Beitrag von ploetschi - 29.11.11 - 22:09 Uhr
Ja, aufgrund des Progressionsvorbehalts werde ich das gesamte Jahr Elternzeit nehmen.
Grundsätzlich beziehe ich eigentlich noch Elterngeld für meinen mittlereren Sohn (bis Feb. 2012); ist auch nicht gesplittet. Am 13. Dez 2011 beginnt der Mutterschutz für mein dann jüngstes Kind. Elterngeld für dieses werde ich, so der VET auch wirklich hinkommt, bis zum 23.12.2012 beziehen. Die restlichen Tage des Jahres werde ich dann unbezahlten Urlaub nehmen, damit ich nicht wegen der paar Tage doch noch mit dem "Progressionsvorbehalt" zu tun bekomme.
LG
ploetschi
Beitrag von ploetschi - 29.11.11 - 22:10 Uhr
Stimmt nicht, kein unbezahlter Urlaub, sondern unbezahlte Elternzeit.
Beitrag von ujn1 - 29.11.11 - 22:22 Uhr
Hi,
im Jahr der Eheschließung gibt es sogar drei Veranlagungen: 1) getrennt, 2) zusammen, und 3) besonders. Bei letzterer werden die Eheleute so behandelt, als gäbe es die Ehe nicht.

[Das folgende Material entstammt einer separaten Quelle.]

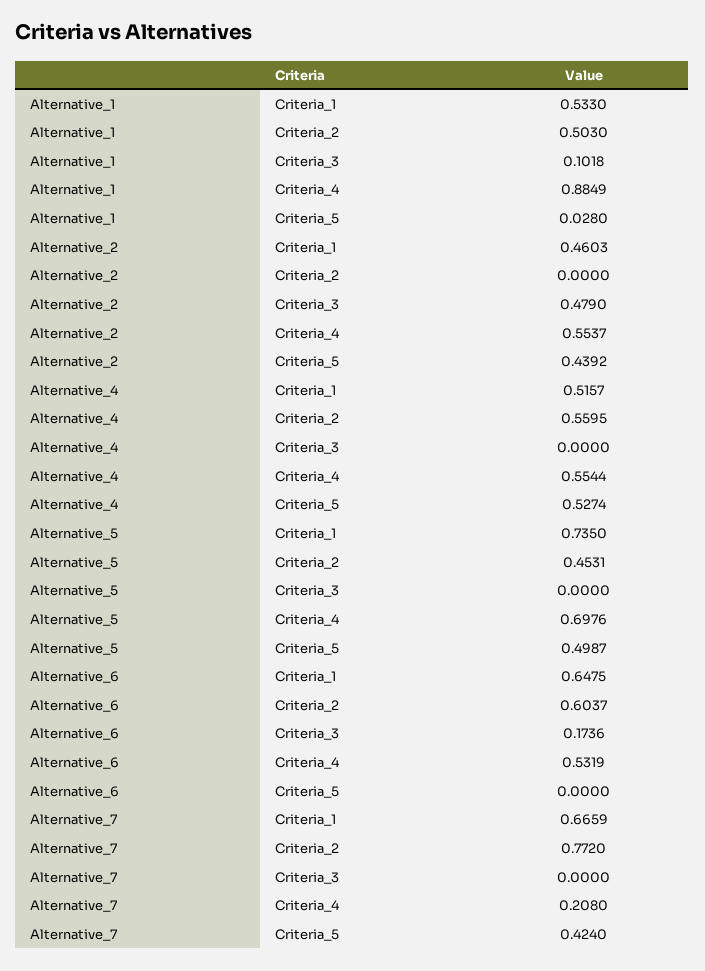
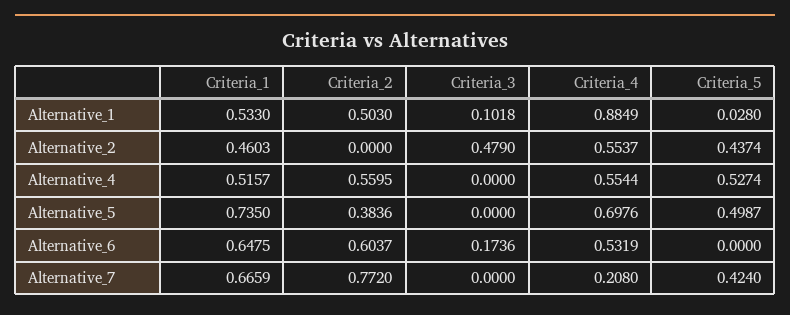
Alternative_2, Criteria_5: 0.4392 -> 0.4374
Alternative_5, Criteria_2: 0.4531 -> 0.3836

Das ist besonders interessant, falls Du bisher den zusätzlichen Freibetrag für Alleinerziehende hattest, der bliebe dann in diesem Jahr erhalten. Falls es interessiert zum nachlesen, das sind die §§ 26a, 26b, 26c EStG in dieser Reihenfolge.
Zwischen diesen Varianten kann man frei wählen. Jedes Jahr wieder (bis auf Nummer 3, die es nur im Jahr der Eheschließung gibt).
Bei getrennter oder besonderer Veranlagung wird Dein Elterngeld für die Berechnung des Progressionsvorbehalts mit Deinem zu versteuernden Einkommen verrechnet und entsprechend das Deines Partners/Mannes mit seinem Einkommen.
Bei der Finanzverwaltung gibt es übrigens einen Progressionsvorbehalts-Rechner, mit dem man verschiedene Szenarien einfach mal durchspielen kann.
LG
Beitrag von ploetschi - 29.11.11 - 22:32 Uhr
Danke dir für diese Antworten.
Nein, ich hatte steuerrechtlich gesehen nie einen alleinerziehenden Status. Von daher bringt das leider nichts.
Ich werd einfach mal mit den genauen Zahlen die verschiedenen Varianten durchrechnen.